Who will China blame for stirring up a hornet's nest in the South China Sea?

Who will China blame for stirring up a hornet's nest in the South China Sea?

First word

SOONER or later, it will just be a matter of time before Chinese spokesmen and their hired propagandists come around to blame the Philippines for stirring up a hornet's nest in disputed South China Sea waters.

Whenever China needs someone to point to for an untoward turn of events in the dispute, it invariably picks the Philippines or the United States as the culprit, saying that things have been carried too far.

This is absurd and comical because the facts are well-known, as evinced by the headline news reports in June.

Who else but China instigated on June 17 the attacks on Philippine vessels and patrol boats that resulted in looting and the loss of a finger of one Filipino coast guardsman.

Who but the Chinese command issued the orders to the China Coast Guard (CCG) to arrest anyone for trespassing on alleged Chinese sovereign territories?

Who but Chinese troops and bureaucrats are now scrambling for cover as the US Seventh Fleet and the Philippines' allies come out to make a concerted show of their interest in deterring Chinese aggression and in preserving stability and freedom of navigation in the SCA and West Philippine Sea?

One of the greatest and funniest editorial cartoons ever drawn and published was in a South African newspaper during the great upheaval that knocked out the apartheid regime. The cartoon showed a white commander of the apartheid armed force telling a sea of black people, "You are under arrest." The black faces are all over the newspaper page.

I believe an analogous cartoon can be drawn of the Chinese coast guard, placing the US Seventh Fleet under arrest for trespassing on alleged Chinese sovereign territory.

Picture worth a thousand words

A picture or image, it is truly said, is worth a thousand words. This saying, according to the American Dictionary of Idioms, was invented by an advertising executive, Fredd R. Barnard. To promote his agency's work, he took out an ad in Printer's Ink in 1921 with the headline, "One look is worth a thousand words," and attributed it to an ancient Japanese philosopher. Six years later, he changed it to "Chinese proverb" — "a picture is worth ten thousand words," illustrated with some Chinese characters.

The attribution in both ads was invented.

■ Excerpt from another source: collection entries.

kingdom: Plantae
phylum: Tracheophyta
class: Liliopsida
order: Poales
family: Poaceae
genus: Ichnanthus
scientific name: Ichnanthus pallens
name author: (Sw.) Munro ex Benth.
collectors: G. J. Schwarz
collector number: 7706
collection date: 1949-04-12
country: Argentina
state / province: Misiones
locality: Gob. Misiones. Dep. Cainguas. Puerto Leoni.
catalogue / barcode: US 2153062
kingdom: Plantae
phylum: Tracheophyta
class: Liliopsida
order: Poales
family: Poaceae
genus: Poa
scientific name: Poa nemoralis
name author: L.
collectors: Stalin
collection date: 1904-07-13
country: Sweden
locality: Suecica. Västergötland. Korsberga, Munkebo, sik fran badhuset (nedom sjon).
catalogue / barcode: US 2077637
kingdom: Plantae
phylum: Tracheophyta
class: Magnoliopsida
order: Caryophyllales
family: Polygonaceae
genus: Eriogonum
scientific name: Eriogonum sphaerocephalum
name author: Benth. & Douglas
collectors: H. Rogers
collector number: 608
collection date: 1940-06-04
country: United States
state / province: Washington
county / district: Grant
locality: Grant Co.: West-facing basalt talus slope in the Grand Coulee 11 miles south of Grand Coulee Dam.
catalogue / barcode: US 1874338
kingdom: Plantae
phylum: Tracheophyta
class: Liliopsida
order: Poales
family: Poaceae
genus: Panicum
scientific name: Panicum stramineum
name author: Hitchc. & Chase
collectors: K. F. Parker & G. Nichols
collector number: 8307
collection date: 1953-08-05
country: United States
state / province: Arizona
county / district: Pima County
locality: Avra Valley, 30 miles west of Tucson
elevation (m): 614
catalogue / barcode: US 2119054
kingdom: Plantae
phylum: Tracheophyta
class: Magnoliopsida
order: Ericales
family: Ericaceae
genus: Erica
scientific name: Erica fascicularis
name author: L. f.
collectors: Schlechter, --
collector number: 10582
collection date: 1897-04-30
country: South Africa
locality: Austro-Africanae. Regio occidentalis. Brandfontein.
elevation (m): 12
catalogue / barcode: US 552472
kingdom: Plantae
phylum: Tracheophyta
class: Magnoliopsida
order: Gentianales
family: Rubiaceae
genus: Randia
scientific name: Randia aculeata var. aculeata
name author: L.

Barnard simply believed an Asian origin would give it more credibility.

We might say that with the hornet's nest now stirred up in the South China Sea and in our exclusive economic zone (EEZ), events have located the blame where it belongs.

Compulsory military service

The ultra-expensive Philippine military has raised among my readers a second point for wonder. They wonder, as I do, under the program, the Filipino Defense Department and AFP have not considered and recommended the establishment of compulsory military service among our very young people, both men and women.

With our population now standing at 118 million, with the majority 18 years of age and under, the country has a vast potential source of recruits for the nation's armed forces.

Many countries today have either a conscription policy or a national service program to beef up their armed forces.

According to the book "Start-up Nation" by Dan Senor and Saul Singer, "about thirty nations have compulsory military service that lasts longer than 18 months. Most of them are developing or are non-democratic, or both. But among First World countries, only three require such a lengthy period of military service: Israel, South Korea and Singapore.

"For Israel, the threat to its existence began before it had become a sovereign nation. Beginning in the 1920s, the Arab world resisted the establishment of a national Jewish state in Palestine. They sought to defeat or weaken Israel in numerous wars.

South Korea has lived under a constant threat from North Korea, which has a large standing army poised just a few miles from Seoul, South Korea's capital.

And Singapore lives with memories of the occupation by Japan during World War 2, its recent struggle for independence, which culminated in 1965, and the volatile period that followed.

Singaporean national service was introduced in 1967. 'We had to defend ourselves. It was a matter of survival. As a small country with a small population, the only way we could build a force of sufficient size was through conscription,' explained Defense Minister Teo Chee Hean. 'It was a decision not taken lightly, given the significant impact that conscription would have on every Singaporean. But there was no alternative.'

At independence, Singapore had only two infantry regiments. And they had been created and were commanded by the British. Two-thirds of the soldiers were not even residents of Singapore.

Looking for ideas, the city-state Defense Minister, Goh Keng Swee, called Mordecai Kidron, the former Israeli ambassador to Thailand.

'Goh said they thought that only Israel, a small country surrounded by Muslim countries, could help them build a small dynamic army,' Kidron said.

In response to Goh's plea for help, the Israeli Defense Forces (IDF) tasked Lt. Col. Yehuda Golan with writing two manuals for the nascent Singaporean army: one on combat doctrine and the structure of a defense ministry and another on intelligence institutions. Later, six IDF officers and their families moved to Singapore to train soldiers and create a conscription-based army.

Along with compulsory service and a career army, Singapore also adopted elements of the IDF's model of reserve service.

Every soldier who completes his regular service is obligated to serve for short stints every year until the age of 33."

This is not the end of the story. All three countries continue to evolve. They have become highly developed and modern dynamic economies.